_LISTE DER AUFGABEN:_
A. Prüfe bitte anhand des bereitgestellten Textes, ob die folgenden Aussagen zutreffen, und antworte jeweils mit Ja oder Nein samt den entscheidenden Worten des Textes als wörtlichem Zitat: (i) Die neuen experimentellen kulturellen Praktiken in Griechenland haben sich in den 2000er-Jahren etabliert. (ii) Tim Ingold wird als Stadtsoziologe bezeichnet. (iii) Die Wirtschaftskrise setzte laut Text ab 2008 ein.
B. Aktualisiere den Abschnitt des bereitgestellten Textes zwischen „In Griechenland haben“ und „Gigi Argyropoulou X!“ einschließlich, indem du „Wirtschaftskrise“ durch „Finanzkrise“ ersetzt, und gib den geänderten Abschnitt wieder.

_BEREITGESTELLTER TEXT:_

::::

„Do-It-Yourself“: Krise und Monopole
Überlegungen zum kulturellen Imaginären und zu kulturellen Infrastrukturen

In Griechenland haben sich in den 2000er-Jahren, besonders unter Auswirkung der Wirtschaftskrise ab 2010, neue experimentelle kulturelle Praktiken etabliert. Gigi Argyropoulou wirft einen Blick auf die entstandenen Prozesse der Improvisation, der Transformation und der daraus resultierenden wechselseitigen Beziehungen. Wie entwickeln und verändern sich neu entstandene improvisierte Praktiken? Welche Schlüsse können wir daraus ziehen?
Von Gigi Argyropoulou X!
Imaginäre Vorstellungswelten, Stadtpläne und Gesetze werden häufig von neu entstehenden Bewegungen, improvisierten Nutzungen und selbstorganisierten Praktiken in Frage gestellt. Im Kontext der griechischen Stadtlandschaft existieren Geplantes und Ungeplantes, staatliche Politik und Widerstand, Mikro-Arrangements und verordnete Agenden nebeneinander und stellen sich zugleich in Frage. Aufgrund fehlender nachhaltiger Infrastrukturen und zentraler Planungen beteiligen sich die Bürger*innen häufig aktiv selbst, um die Gestaltung von Raum und städtischem Leben praktisch zu hinterfragen. Dem Stadtgeographen Tim Ingold zufolge lautet die erste Frage, die man sich stellen muss, um sich in der Umwelt zu orientieren: Wo bin ich?

::::

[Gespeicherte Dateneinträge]
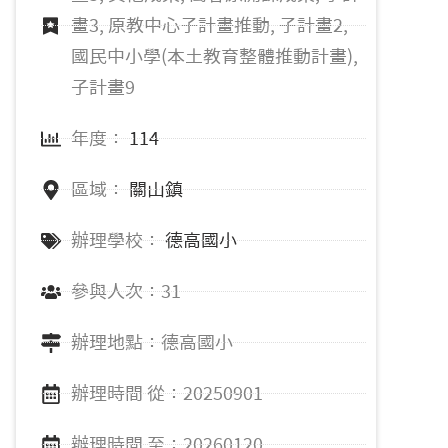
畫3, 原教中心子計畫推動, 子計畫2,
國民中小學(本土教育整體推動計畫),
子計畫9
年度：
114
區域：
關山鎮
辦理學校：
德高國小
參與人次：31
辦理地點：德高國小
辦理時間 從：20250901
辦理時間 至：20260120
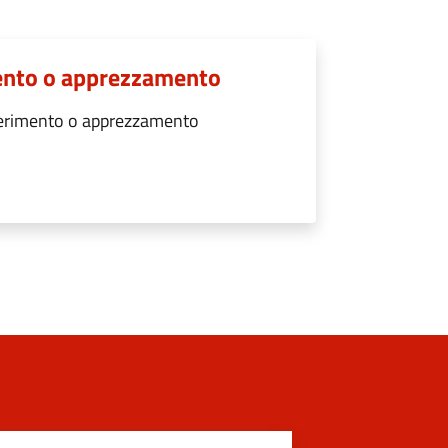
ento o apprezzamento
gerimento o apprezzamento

::::

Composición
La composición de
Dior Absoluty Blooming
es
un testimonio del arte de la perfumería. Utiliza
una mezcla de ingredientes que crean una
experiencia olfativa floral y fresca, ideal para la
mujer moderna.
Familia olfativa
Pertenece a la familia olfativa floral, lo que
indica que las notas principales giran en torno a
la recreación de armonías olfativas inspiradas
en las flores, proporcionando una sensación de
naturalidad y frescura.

::::

_ERGEBNISSE DER REIHE NACH:_
A.
(i) Ja – „In Griechenland haben sich in den 2000er-Jahren, besonders unter Auswirkung der Wirtschaftskrise ab 2010, neue experimentelle kulturelle Praktiken etabliert.“
(ii) Nein – „Dem Stadtgeographen Tim Ingold zufolge“
(iii) Nein – „der Wirtschaftskrise ab 2010“

B.
In Griechenland haben sich in den 2000er-Jahren, besonders unter Auswirkung der Finanzkrise ab 2010, neue experimentelle kulturelle Praktiken etabliert. Gigi Argyropoulou wirft einen Blick auf die entstandenen Prozesse der Improvisation, der Transformation und der daraus resultierenden wechselseitigen Beziehungen. Wie entwickeln und verändern sich neu entstandene improvisierte Praktiken? Welche Schlüsse können wir daraus ziehen?
Von Gigi Argyropoulou X!